Agricultura

Cultivos de verano “jugados” a las lluvias de la semana próxima

Carlos Dalmas, asesor privado y productor agrícola de Colonia, señaló que los cultivos de verano, específicamente la soja, “viene bien” -sobre todo en la zona de Tarariras- dado que las implantaciones fueron buenas y se cuenta con un buen desarrollo. Sin embargo, advirtió que las chacras tienen agua “para menos de una semana” y los productores están “muy jugados a las lluvias de la semana que viene”.

Soja. Foto: Marcos Carrera en Twitter

Según indicó, en las zonas de San José, Nueva Helvecia, Cardona y algo de Soriano las chacras “están bastante complicadas” porque las últimas lluvias no llegaron y existe una alta dependencia por lo que pase la semana que viene. 

“Si no se concretan las lluvias la producción se va a empezar a comprometer, aunque los pronósticos, por ahora, son bastante alentadores”, dijo.

También aseguró que el productor intentó vender todo lo que se puede comprometer, aunque “es muy temprano y venimos en medio justo de agua”. 

“Creo que son precios muy buenos, nunca nos imaginamos. Es muy buen precio para ir tomando posición. Nadie se anima a cerrar demasiado volumen porque falta mucho, falta agua y también por experiencia. El productor vende volúmenes que puede cumplir”, comentó.

Sobre los rendimientos de equilibrio, sostuvo que en soja de primera se habla de 2.000 o 2.100 kilos (incluye renta); y en soja de segunda unos 1.200 kilos por hectárea.  

Maíz.

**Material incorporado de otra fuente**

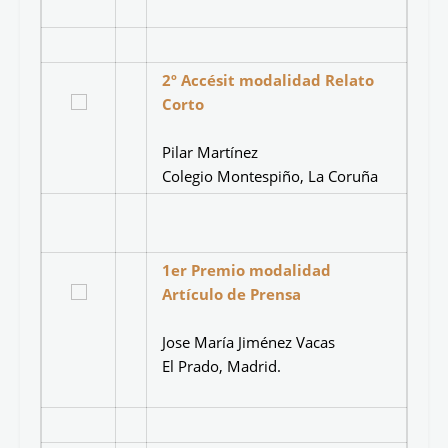
Marta Cabañero
IALE, Valencia
1er Accésit modalidad Relato
Corto
Rafael Contreras
Colegio Altocastillo, Jaén
2º Accésit modalidad Relato
Corto
Pilar Martínez
Colegio Montespiño, La Coruña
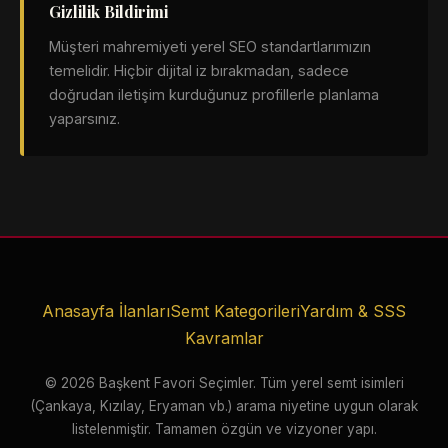
Gizlilik Bildirimi
Müşteri mahremiyeti yerel SEO standartlarımızın
temelidir. Hiçbir dijital iz bırakmadan, sadece
doğrudan iletişim kurduğunuz profillerle planlama
yaparsınız.
Anasayfa İlanları
Semt Kategorileri
Yardım & SSS
Kavramlar
© 2026 Başkent Favori Seçimler. Tüm yerel semt isimleri
(Çankaya, Kızılay, Eryaman vb.) arama niyetine uygun olarak
listelenmiştir. Tamamen özgün ve vizyoner yapı.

Respecto al panorama para los maíces, indicó que los de primera sufrieron muchísimo la falta de lluvia y si bien en chacras puntuales tuvieron más suerte, “no es muy lindo el escenario para los maíces de primera”. 

“Creo que no vamos a cerrar una buena productividad en maíz este año porque no ligaron la lluvia en el momento que la necesitaban”, dijo. 

En cuanto a los de segunda, comentó que se implantaron muy bien y están a tiempo de recibir alguna lluvia que los pueda ayudar. 

En tanto, señaló que el mercado de maíz todavía no está armado, pero se prevé que los precios sean superiores y, por lo tanto, el rendimiento de equilibrio baje (se espera que con 5000 kilos por hectárea se pueda cubrir los costos).